Roma, 9 aprile 2024 – "Deve decidere se vuole fare la segretaria di questo Pd oppure pensa che sia una bad company da buttare". A detta degli osservatori di lungo corso del Nazareno, questo è il dilemma di fronte a cui si trova in realtà Elly Schlein. Anche la sua ultima alzata contro i cacicchi, capibastone o mandarini che siano dovrà infatti misurarsi con la composizione concreta delle liste per le europee dove è fondamentale presentare candidature in grado di tirare consensi. 

Non solo gli indipendenti cari alla segretaria, ma anche gli amministratori e gli eletti coi loro rapporti sul territorio. Ma soprattutto, fa presente una voce autorevole tra gli scranni Pd del Senato, "anche Schlein deve guardarsi attorno: perché lei per prima si affida a un capobastone come Francesco Boccia, che ha fatto il bello e il cattivo tempo nelle liste in Puglia". Incalzano dagli uffici del Senato: "Lei è segretaria grazie ai voti di una maggioranza esterna, ma è sostenuta all’interno da un gruppo di capicorrente: i Boccia, i Franceschini, i Provenzano".

La contraddizione tra la componente degli amministratori prevalentemente riformisti e i big nazionali prima o poi doveva deflagrare. La segretaria infatti è stata eletta grazie al voto degli esterni contro quelli dei sostenitori del presidente dell’Emilia Romagna Stefano Bonaccini. Ora, come dicono i più cinici nel partito la segretaria "deve decidere se vuole guidare il Pd oppure liquidarlo".

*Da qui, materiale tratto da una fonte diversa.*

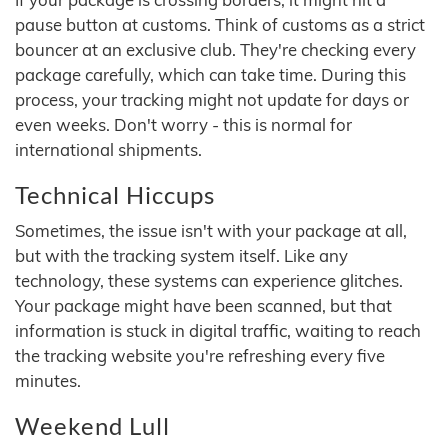
pause button at customs. Think of customs as a strict
bouncer at an exclusive club. They're checking every
package carefully, which can take time. During this
process, your tracking might not update for days or
even weeks. Don't worry - this is normal for
international shipments.
Technical Hiccups
Sometimes, the issue isn't with your package at all,
but with the tracking system itself. Like any
technology, these systems can experience glitches.
Your package might have been scanned, but that
information is stuck in digital traffic, waiting to reach
the tracking website you're refreshing every five
minutes.
Weekend Lull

"Al suo posto farei il meglio per scavallare le Europee e poi guarderei alla sfida vera delle amministrative 2025 dove si vota le nostre regioni chiave", dice chi tra i dem ha visto susseguirsi in questi anni fin troppe leadership. Paradossalmente le dichiarazioni di Schlein sull’accentramento e la moralizzazione delle liste suonano molto più in sintonia che in polemica col leader 5Stelle Giuseppe Conte. E ieri il Pd campano ha varato il codice di trasparenza che sarà la traccia anche a livello nazionale per la selezione delle candidature amministrative, compresa la verifica preventiva dell’eventuale sussistenza di condizioni ostative alla “corsa“, ma anche l’obbligo di denunciare eventuali tentativi di voto di scambio o corruzione o intimidazione. Tornando al campo largo saltato, ieri, dopo che l’ex premier ha esortato Schlein a cambiare il Pd, la segretaria ha preferito tacere lasciando che a prendere la parola fossero coloro che cercano un seggio a Bruxelles.

A partire dal sindaco di Bergamo Giorgio Gori, è un coro di sdegno contro le parole di Conte sulle dinamiche correntizie che dominano i dem. Attacchi a Conte perché Schlein intenda: "La segretaria sa che c’è una sola strada: mettere in campo candidature credibili e radicate", manda a dire per la minoranza Alessandro Alfieri, sottolineando che da amministratori e dirigenti dem non si può prescindere. Mentre Bonaccini sposa la linea della segretaria riguardo al fatto che le liste non devono essere calcolate coi bilancini tra correnti ma fatte insieme. Che poi è la stessa cosa.